The strict state gun-control law enacted in the wake of the Sandy Hook shooting is at the center of Connecticut’s hotly contested governor’s race, raising the election to a national profile as outside groups inject large infusions of cash.

Incumbent Democratic Gov. Dan Malloy signed the law in April 2013 requiring background checks and banning many models of assault-style weapons and large ammunition magazines.

Second Amendment defenders say if Malloy wins another term, he will support even more “draconian” measures, including a registration requirements that could enable systematic confiscation of weapons.

His opponent, Republican Thomas Foley, a former ambassador to Ireland and private equity investor, has vowed to sign a repeal of the bill if elected. Foley contends the response to the 2012 Newtown shooting that killed 20 first-graders and six staff members should focus on access to mental health treatment.
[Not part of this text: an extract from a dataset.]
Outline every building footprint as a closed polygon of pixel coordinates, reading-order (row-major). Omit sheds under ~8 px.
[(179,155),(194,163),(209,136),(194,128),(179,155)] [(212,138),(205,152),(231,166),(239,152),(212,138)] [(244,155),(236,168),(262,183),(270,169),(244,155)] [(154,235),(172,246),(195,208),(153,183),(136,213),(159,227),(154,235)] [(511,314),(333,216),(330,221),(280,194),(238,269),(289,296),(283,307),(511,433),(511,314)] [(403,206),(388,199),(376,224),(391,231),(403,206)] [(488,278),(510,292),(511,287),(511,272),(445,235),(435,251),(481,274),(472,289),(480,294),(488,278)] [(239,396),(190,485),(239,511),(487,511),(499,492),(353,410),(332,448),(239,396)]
Malloy has received $1.7 million from former New York City Mayor Michael Bloomberg while Foley has received millions from the Republican Governors Association, chaired by New Jersey Gov. Chris Christie.
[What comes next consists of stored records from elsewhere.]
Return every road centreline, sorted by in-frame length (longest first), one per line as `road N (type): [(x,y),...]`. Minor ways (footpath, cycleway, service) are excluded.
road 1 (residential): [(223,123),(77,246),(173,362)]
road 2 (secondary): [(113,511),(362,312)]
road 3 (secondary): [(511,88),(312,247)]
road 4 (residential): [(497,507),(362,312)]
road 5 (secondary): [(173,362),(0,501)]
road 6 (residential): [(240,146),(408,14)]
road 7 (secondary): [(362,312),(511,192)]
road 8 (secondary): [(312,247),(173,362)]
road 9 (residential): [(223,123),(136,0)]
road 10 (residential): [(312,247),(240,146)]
Strict gun-control laws also were passed in Maryland, New York and Colorado in the aftermath of the Sandy Hook shooting, drawing the protests of sheriffs, including a majority in New York and Colorado.

Michelle Obama campaigned in the state for Malloy this week, and President Obama is scheduled to arrive Sunday as gun-control advocates campaign around the clock, targeting female voters, particularly mothers.

The gubernatorial matchup is a repeat of 2010, when Malloy defeated Foley by just 6,400 votes. Malloy was expected to improve his margin of victory this time, but the gun-control issue has given life to Foley, putting him in the lead in many polls over the course of the campaign.

Among the further restrictions Democrats have proposed, according to Second Amendment activists, are:

Registration of all firearms, including rifles and shotguns, which opponents claim is a prelude to confiscation.Banning the future sale of handguns that don’t incorporate smart-gun technology, including fingerprint recognition.